Fast track trade promotion authority allows U.S. presidents to negotiate trade agreements without congressional oversight. The president is required to notify congress that he intends to sign an agreement at least 90 days before doing so, while providing lawmakers with a list of what needs to change under U.S. law for the country to comply with the agreement within 60 days of signing it. The U.S. International Trade Commission, or ITC, is required to produce an economic assessment report 105 days before the signing of any treaty before Congress can hold a vote. Ryan said at an event earlier this month that lawmakers will not have enough time this year to consider a completely new treaty unless Congress receives a notice of intent to sign a deal by May 17.

That deadline may require the Trump administration to change its approach and take more incremental steps to changing the free trade pact. While the administration has not publicly discussed that strategy, it is plausible that the White House might consider it, Cato's Lester said.

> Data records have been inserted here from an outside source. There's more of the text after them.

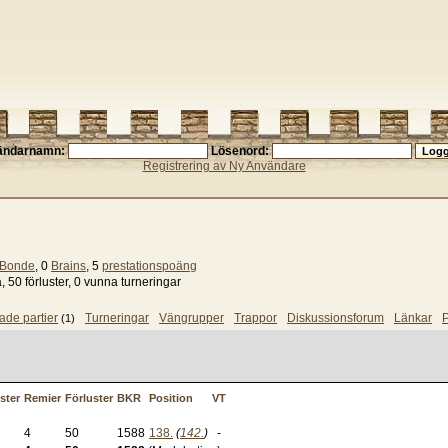
ändarnamn:
Lösenord:
Registrering av Ny Användare
 Bonde
, 0
Brains
, 5
prestationspoäng
a, 50 förluster, 0 vunna turneringar
ade partier
Turneringar
Vängrupper
Trappor
Diskussionsforum
Länkar
P
(1)
ster
Remier
Förluster
BKR
Position
VT
4
50
1588
138.
(
142.
)
-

"Maybe there's a way to do smaller tweaks," Lester said in a phone interview, suggesting that the automotive rules might be one such amendment. "What if that was the only change? Well, maybe that's a little easier then. Maybe then it doesn't even require a congressional vote, or maybe the analysis by the ITC is so much easier."

The Korean example

Such a strategy would mirror the approach the Trump administration took with recent changes to the Korea-US Free Trade Agreement, said Gary Hufbauer, a senior resident at the Peterson Institute for International Economics. In that case, the two countries agreed to a series of changes to tariffs and safety standards that did not require Congressional approval.

"They just did some amendments, and then the administration said, 'Well, these amendments don't require a congressional vote,'" Hufbauer told S&P Global Market Intelligence in a phone interview. "The legal point is that if there's any change in U.S. law, Congress has to vote it, but there's a lot that can be done by executive action."

While the president may be able to use executive authority to modify existing trade agreements, a piecemeal approach is uncharted territory in Congress, Lester said.

"Normally, you just do it a certain way. You make big changes or you propose a new agreement — we've never had these kinds of amendments before, or renegotiations. Usually, the expectation is you go to congress," he said. "We now have the possibility ... where we're just going to make small changes that don't require changes to U.S. law and therefore don't require a vote. Could they come up with something on NAFTA like that? What's the threshold for that? We don't know the answer to that. That would be breaking new ground."